Après la presse d’État en Chine, c’est l’épidémiologiste Zhong Nanshan qui met en garde contre les risques de transmissions liés à l’environnement. Des déclarations qui interviennent alors qu’une équipe de l’OMS est attendue à Wuhan au début de l’année prochaine pour enquêter sur les origines de la pandémie. 

« Les humains peuvent-ils être infectés par les emballage extérieurs ? Quelle en est la charge virale ? Combien de temps le virus peut-il survivre ? », s’interroge Zhong Nanshan. Ces problèmes nous obligent à travailler sur ces modes de transmission et à proposer des mesures préventives a poursuivi le célèbre épidémiologiste lors d’un congrès médical ce week-end.

Pour la presse d’État, le héros de la lutte contre la Covid-19 en Chine a ainsi mis en garde contre la transmission du virus via les contacts avec les produits importés.

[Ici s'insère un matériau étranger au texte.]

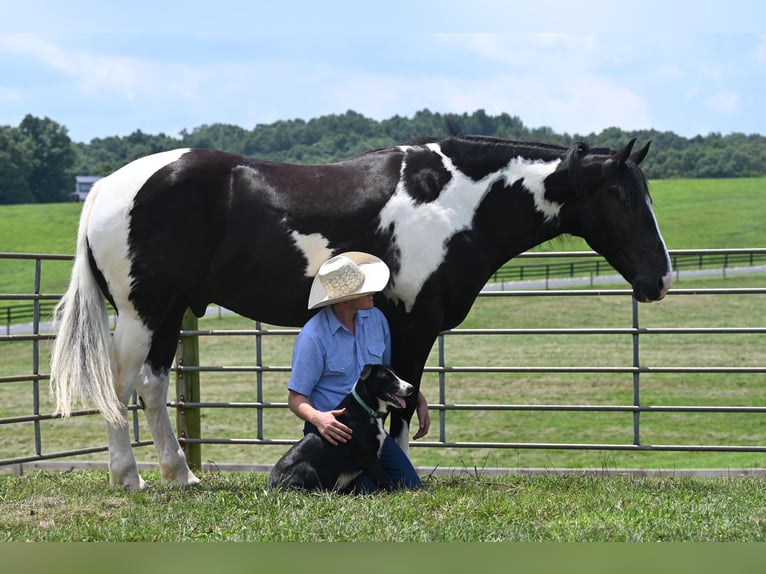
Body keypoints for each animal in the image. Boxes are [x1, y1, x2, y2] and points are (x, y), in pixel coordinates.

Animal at [270, 366, 414, 492]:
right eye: (389, 378)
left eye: (396, 375)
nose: (412, 388)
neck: (366, 409)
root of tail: (271, 486)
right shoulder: (368, 458)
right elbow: (385, 481)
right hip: (305, 467)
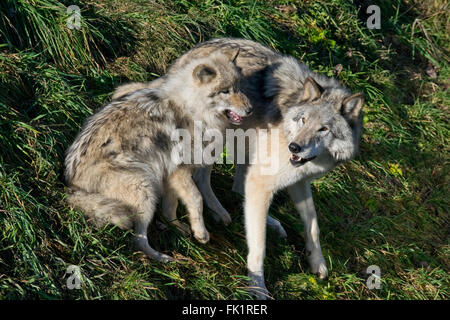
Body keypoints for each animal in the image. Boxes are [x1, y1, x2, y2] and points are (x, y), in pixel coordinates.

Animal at [65, 49, 253, 260]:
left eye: (239, 88)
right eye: (225, 91)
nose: (250, 109)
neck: (193, 110)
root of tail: (72, 185)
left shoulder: (169, 174)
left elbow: (170, 206)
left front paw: (177, 226)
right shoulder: (180, 171)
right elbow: (197, 198)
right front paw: (201, 233)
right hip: (145, 188)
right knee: (138, 240)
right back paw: (162, 258)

Depuis juillet dernier, la Chine a constaté la présence de traces du coronavirus sur plus de cinquante échantillons d’aliments congelés venus de l’étranger dans seize villes et provinces chinoises.

Ces découvertes seront à coup sûr rappelées à l’équipe de l’Organisation mondiale de la santé attendue en Chine début janvier.

Une campagne vaccination de masse avant le Nouvel An lunaire

Information de RFI.

50 millions de Chinois devraient recevoir le vaccin contre le Covid-19 avant les vacances du Nouvel An chinois en février prochain.

Les responsables des centres de prévention et de contrôle des maladies ont d’ores et déja reçu des formations en visioconférence ces derniers jours.

Pékin prévoit de distribuer 100 millions de doses des vaccins Sinopharm et Sinovac, selon un spécialiste de la santé cité par le South China Morning Post, soit 50 millions de vaccinés avant Chunjie, les vacances familiales du Nouvel An lunaire.

Enfin la météo avec des températures qui iront de 16 à 18°. Aujourd’hui mercredi 23 décembre, nous fêtons les “Armand”.